– И что такого ты мне скажешь?
Ворон насмешливо фыркнул:
– Только то, что после смерти мага, любые наложенные им чары, развеиваются. Прикончила бы меня и была бы свободна, как ветер.
– Зачем ты говоришь мне об этом?
– Пытаюсь ввести во искушения путем мотивации на преступление, – смеясь, проговорил он. – Мне кажется, это добавит перчика в наши отношения.
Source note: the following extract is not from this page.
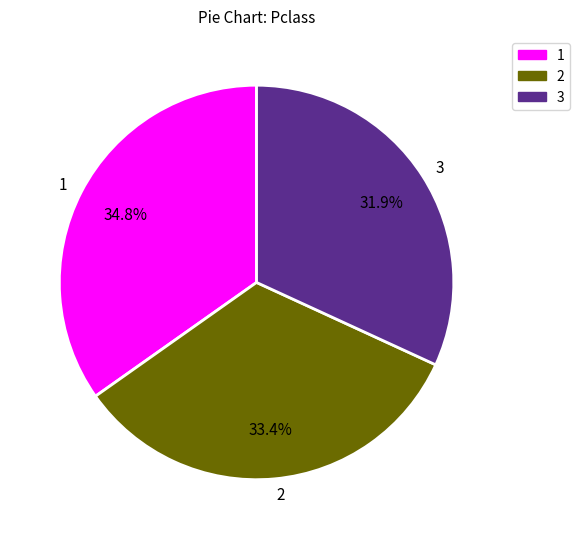

What percentage is NOT represented by 3?

68.1%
Что может быть лучше, чес трахать суккуба с риском для жизни, зная, что как раз в этот самый момент он, возможно, вынашивает коварные планы своего избавления – разве это не забавно?
– Парень, я ещё не совсем поняла, что с тобой не так, но то, что проблем с головой у тебя выше крыш – уяснила.
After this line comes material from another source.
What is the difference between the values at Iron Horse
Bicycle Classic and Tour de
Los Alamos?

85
– И это мне говорит дочь Чёрного Змея?
– Представляешь, как далеко зашёл твой патологический процесс?
– Знаешь, а мне нравится твоё чувство юмора, – выдал он, глядя на неё с прищуром.
– А я его проявляла?
– А ты не заметила? Что-то у тебя сегодня с внимание как-то не очень.
– Думаю, нам обоим стоит немного отдохнуть. Вообще и, в частности, друг от друга. Ты поспи, а я пока пойду, приберусь в ванной. А потом планирую всё-таки найти в этом доме холодильник. Я всё ещё голодна.
– Я бы сказал – ненасытна, – вздохнул Ворон, поудобнее устраиваясь на подушках. –Печеньки с мармеладками можно найти в горке на кухне, что стоит рядом с очагом. Приятного аппетита, куколка.
– А тебе – сладких снов, пупсик.
В тёмных покрывалах летней ночи
Заблудилась юная принцесса.
Плачущей нашёл её рабочий,
Что работал в самой чаще леса.
Он отвёл её в свою избушку,
Угости лепёшкой с горьким салом.
Положил под голову подушку
И закутал ноги одеялом.
Неужели это только тряпки,
Жалкие, ненужные отбросы?
Кроличьи засушенные лапки,
Брошенные на пол папиросы?
Почему же ей её томленье
Кажется мучительно знакомо?
И ей шепчут грязные поленья
Что она теперь лишь вправду дома?
Александра, растянувшись на ступеньке, упиралась затылком в ограждение перил, а ногами – в каменную стену. Она с аппетитом трескала кусок хлеба с ветчиной и запивала всё это простой крынкой молока. Незатейливо, но казалось вкусным. Может, с голодухи, а может быть, потому, что она уже добрую сотню лет никогда не чувствовала себя в своей тарелке и полной безопасности?
У неё никогда не было своего дома.
Сначала череда приютов и детских домов, где всё и всегда общее, где тебе достаётся мизер, где все друг друга ненавидят и прочая лажа.